**Exercise details**.
Return all the lines below exactly as written. Drop every picture.

━━ Dataset excerpts ━━

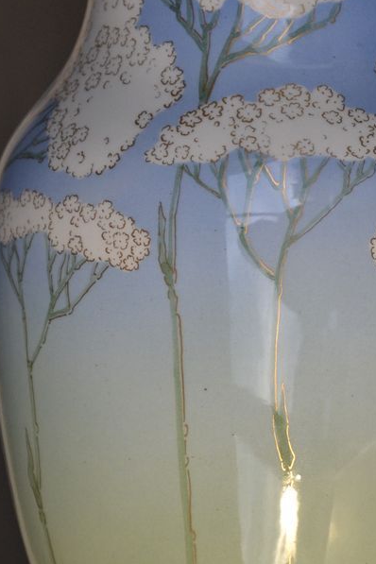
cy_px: 305
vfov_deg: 10.8
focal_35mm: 190
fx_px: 2976
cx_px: 252
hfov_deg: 7.2
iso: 560
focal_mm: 70
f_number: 5.3
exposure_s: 1/125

━━━

**Finished task**.
cy_px: 305
vfov_deg: 10.8
focal_35mm: 190
fx_px: 2976
cx_px: 252
hfov_deg: 7.2
iso: 560
focal_mm: 70
f_number: 5.3
exposure_s: 1/125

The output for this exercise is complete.